Has anyone ever had one, or the use of one and has any thoughts? 
Ideal for shorter rails, stiles etc 
They are around £90, worth the money? 
TIA, Rodders


----------



## monkeybiter (15 Sep 2015)

FYI

http://www.rutlands.co.uk/sp+woodwo...ies-saw-bench-jigs-tenoning-jig-dakota+dk2087


----------



## MickCheese (15 Sep 2015)

I have one. Bought it used so not as much as the rutlands one. 

I use it on my Kity table saw which does have a non standard slot so had to make new runners for it but that turned out to be quite easy with a piece of aluminium that I jointed to width on my router table for a sliding fit. 

Not so good for anything over about 1000mm and even that is a bit long. Just very hard to keep clamped tight enough for a accurate cut. I tend to use mine for shorter pieces.

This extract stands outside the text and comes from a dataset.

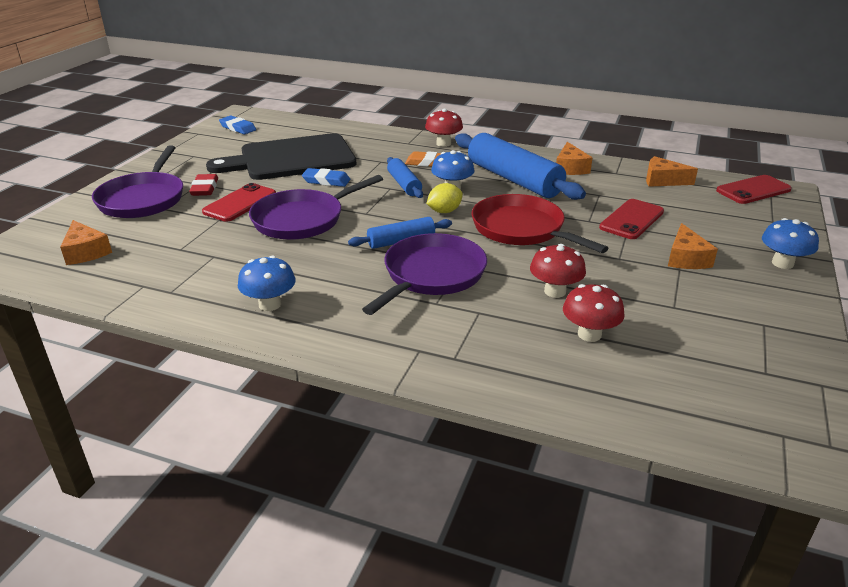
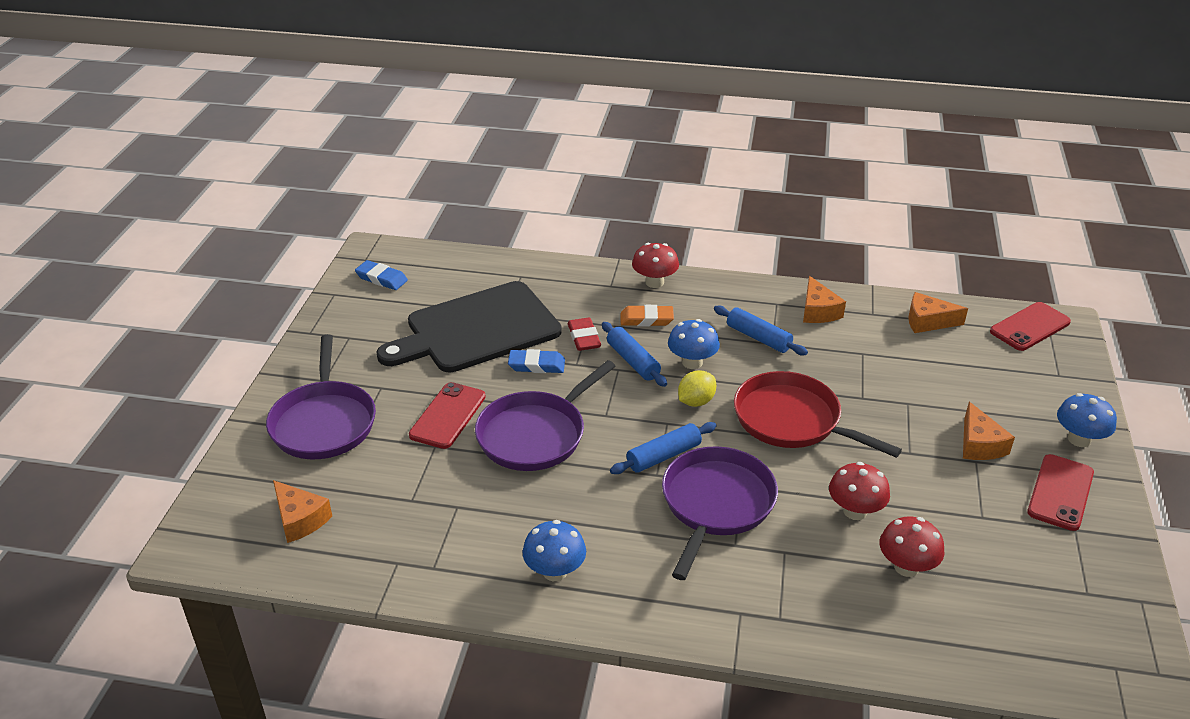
camera: 10 degrees left, 5 degrees up
(204, 188) = (392, 395): red eraser -> red eraser (584, 337)
(513, 179) = (758, 338): blue rolling pin -> blue rolling pin, size x0.52
(631, 219) = (908, 390): red phone -> red phone (1060, 492)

Tenons are in the centre of the piece unless you employ spacers and then it gets a bit fiddly. 

I like it, I tend to make the mortise first then creep up on the ten on for a good fit. 

So, not sure I would pay £100 but keep an eye out for a used one and it's a good buy. 

Alternatively make one like Steve Maskery has done. 

Mick


----------



## Brentingby (15 Sep 2015)

I'd second the suggestion to build one of Steve Maskery's Ultimate Table Saw Tenon Jigs. You could purchase the DVDs (which include plans and thorough video instruction for building and using it) as well as the materials for your 90 quid and have money left over. And you'd end up with a much nicer tenoning jig.


----------



## Steve Maskery (15 Sep 2015)

I made mine because I was unhappy with the shortcomings of the commercial jig. Slow to set up, difficult to go back toa previous setting and difficult to guard effectively. 
I can't remember what it cost me to make . Just some knobs, nylon bolts, brass screw cups and MDF. If iI had to make it again I'd use MRMDF but otherwise I wouldn't change a thing. . I know that when I die I will have left behind something excellent for mankind, and the Ultimate Tenon Jig is it. The most expensive part of it was the toggle clamp.


----------



## PAC1 (15 Sep 2015)

I have a Rutlands one that I am about to sell with upgraded handles, if you are interested


----------



## blackrodd (15 Sep 2015)

Thanks All for the replies folks and the Rutlands price find, Monkeybiter, I'd not thought of them!
Thanks Mick Cheese for the lowdown on you're version.
Steve Maskery, thanks for the Idea, Definitely Something to think about!
PAC1, Please tell me more or send a PM
Thanks and regards Rodders


----------